Extract |
- Opening Delimiter -
Introduction of Self-Attention for Transparent Object Depth Completion: This paper is the first to incorporate a self-attention mechanism into transparent object depth completion. The self-attention mechanism enables comprehensive encoding of surface normal information and edge details, significantly enhancing the performance of depth completion tasks for transparent objects.
Global Consistency via Scale Factor-Based Refinement: We introduce a scale factor approach to refine depth completion in the scale space, improving the global consistency of the depth map. This refinement process greatly enhances the accuracy and quality of the predicted depth map.
2. Related Work
Transparent object perception has long been a challenging problem in computer vision. Early methods often relied on physical priors, such as surface shape measurement techniques based on polarization imaging. These methods reconstruct surface normals by analyzing the polarization characteristics of reflected and transmitted light from transparent objects. However, they typically require high-precision sensors and specific environmental lighting conditions. Stereo vision-based methods, like KeyPose [
6], utilize stereo cameras to predict 3D keypoints of transparent objects, avoiding explicit depth computation. Despite maintaining good generalization performance even with unseen object categories, these methods are dependent on high-quality stereo images and sensitive to feature matching accuracy.
With the development of deep learning, data-driven methods have gradually become mainstream. For example, ClearGrasp uses synthetic data to train a network for depth completion of transparent objects, thereby enhancing the stability of robotic grasping. The introduction of the Trans2Seg and Trans10K datasets has significantly advanced research in transparent object semantic segmentation. However, due to the difficulty of obtaining ground truth depth data for transparent regions, research on depth completion in real-world scenarios remains in its early stages. Recently, light field imaging techniques have been introduced for transparent object detection, utilizing multi-view information and angular constraints to achieve fast detection. For instance, a self-adaptive density clustering method proposed by Zhang et al. [
7] combines feature saliency and motion consistency constraints based on light field data, achieving a fivefold improvement in computational speed without sacrificing accuracy. A 2024 study from the Wuhan Textile University team proposed a depth completion method based on a dual-cross attention network, where the U-Net structure was improved with dual-cross attention modules and spectral residual blocks. This effectively reduced the semantic gap between RGB images and depth maps, enhancing the stability of depth completion. In low-light conditions, a team from MIT [
8] explored deep neural network-based methods for transparent object imaging, achieving successful reconstruction of transparent objects in near-dark environments. Additionally, the Prior Depth Anything framework [
9], developed by Zhejiang University and the University of Hong Kong, supports zero-shot depth completion, super-resolution, and repair tasks. By fusing sparse depth sensor data with geometric priors from RGB images, it has demonstrated outstanding performance across various real-world datasets.
- Closing Delimiter -
Dataset extract |
- Opening Delimiter -
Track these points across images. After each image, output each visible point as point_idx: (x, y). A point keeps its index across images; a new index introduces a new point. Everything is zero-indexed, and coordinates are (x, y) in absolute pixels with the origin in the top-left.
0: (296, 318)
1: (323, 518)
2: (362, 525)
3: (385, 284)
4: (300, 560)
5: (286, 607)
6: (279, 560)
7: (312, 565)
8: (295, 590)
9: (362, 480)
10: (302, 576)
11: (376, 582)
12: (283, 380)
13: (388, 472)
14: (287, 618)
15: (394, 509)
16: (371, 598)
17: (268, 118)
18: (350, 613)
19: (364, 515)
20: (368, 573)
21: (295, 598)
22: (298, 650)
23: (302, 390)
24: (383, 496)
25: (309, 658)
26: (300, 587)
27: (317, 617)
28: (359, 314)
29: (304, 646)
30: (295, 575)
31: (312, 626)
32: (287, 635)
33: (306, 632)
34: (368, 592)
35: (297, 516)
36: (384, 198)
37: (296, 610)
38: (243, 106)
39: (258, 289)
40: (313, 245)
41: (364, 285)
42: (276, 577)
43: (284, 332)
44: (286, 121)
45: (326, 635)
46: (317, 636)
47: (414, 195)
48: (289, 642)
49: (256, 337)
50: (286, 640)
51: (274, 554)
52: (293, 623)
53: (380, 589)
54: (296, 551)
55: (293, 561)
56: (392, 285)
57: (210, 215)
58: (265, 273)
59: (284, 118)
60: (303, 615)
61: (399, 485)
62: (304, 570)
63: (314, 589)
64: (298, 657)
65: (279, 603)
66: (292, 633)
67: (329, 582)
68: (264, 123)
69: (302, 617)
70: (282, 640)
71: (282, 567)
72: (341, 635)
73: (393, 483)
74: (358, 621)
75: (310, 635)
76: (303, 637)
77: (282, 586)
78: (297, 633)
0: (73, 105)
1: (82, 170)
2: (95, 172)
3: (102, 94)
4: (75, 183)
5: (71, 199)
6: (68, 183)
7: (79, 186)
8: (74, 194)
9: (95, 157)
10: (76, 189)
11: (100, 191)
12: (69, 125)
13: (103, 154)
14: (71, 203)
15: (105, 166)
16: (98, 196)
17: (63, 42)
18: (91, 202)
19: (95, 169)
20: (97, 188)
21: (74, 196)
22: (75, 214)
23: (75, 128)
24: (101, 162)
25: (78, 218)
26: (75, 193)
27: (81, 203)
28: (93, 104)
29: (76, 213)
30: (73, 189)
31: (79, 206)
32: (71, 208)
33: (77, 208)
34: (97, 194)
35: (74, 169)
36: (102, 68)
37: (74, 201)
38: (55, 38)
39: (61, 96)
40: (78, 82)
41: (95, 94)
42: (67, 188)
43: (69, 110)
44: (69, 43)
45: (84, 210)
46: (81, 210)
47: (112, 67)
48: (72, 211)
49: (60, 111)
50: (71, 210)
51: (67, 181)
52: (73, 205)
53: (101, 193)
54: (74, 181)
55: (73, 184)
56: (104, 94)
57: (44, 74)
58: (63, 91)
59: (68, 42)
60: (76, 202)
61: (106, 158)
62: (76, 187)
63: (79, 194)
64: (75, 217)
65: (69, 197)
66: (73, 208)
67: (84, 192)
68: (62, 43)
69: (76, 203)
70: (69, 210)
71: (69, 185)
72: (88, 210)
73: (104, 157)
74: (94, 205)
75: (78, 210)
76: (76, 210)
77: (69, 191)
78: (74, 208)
- Closing Delimiter -
Check your understanding |
**a.** From the depth completion excerpt, pull out the passage starting with "2. Related Work" and going on through "feature matching accuracy.".
**b.** Summarize the depth completion excerpt in two sentences.
**c.** Recast the paragraph of the depth completion excerpt that begins "Introduction of Self-Attention for Transparent Object Depth Completion" as a short list that keeps its main facts.
The lines bear no relation to the depth completion excerpt.

Solutions to the problems |
**a.**
2. Related Work
Transparent object perception has long been a challenging problem in computer vision. Early methods often relied on physical priors, such as surface shape measurement techniques based on polarization imaging. These methods reconstruct surface normals by analyzing the polarization characteristics of reflected and transmitted light from transparent objects. However, they typically require high-precision sensors and specific environmental lighting conditions. Stereo vision-based methods, like KeyPose [
6], utilize stereo cameras to predict 3D keypoints of transparent objects, avoiding explicit depth computation. Despite maintaining good generalization performance even with unseen object categories, these methods are dependent on high-quality stereo images and sensitive to feature matching accuracy.

**b.** The excerpt claims the first use of self-attention in transparent object depth completion and adds a scale factor refinement that improves the global consistency and accuracy of the depth map. Its related work moves from early polarization-based and stereo methods, which depend on precise sensors, specific lighting or high-quality stereo images, to data-driven approaches such as ClearGrasp, light field detection, a dual-cross attention network and the Prior Depth Anything framework.

**c.**
- The paper is the first to add a self-attention mechanism to transparent object depth completion.
- Self-attention allows comprehensive encoding of surface normal information and edge details.
- This significantly improves depth completion performance for transparent objects.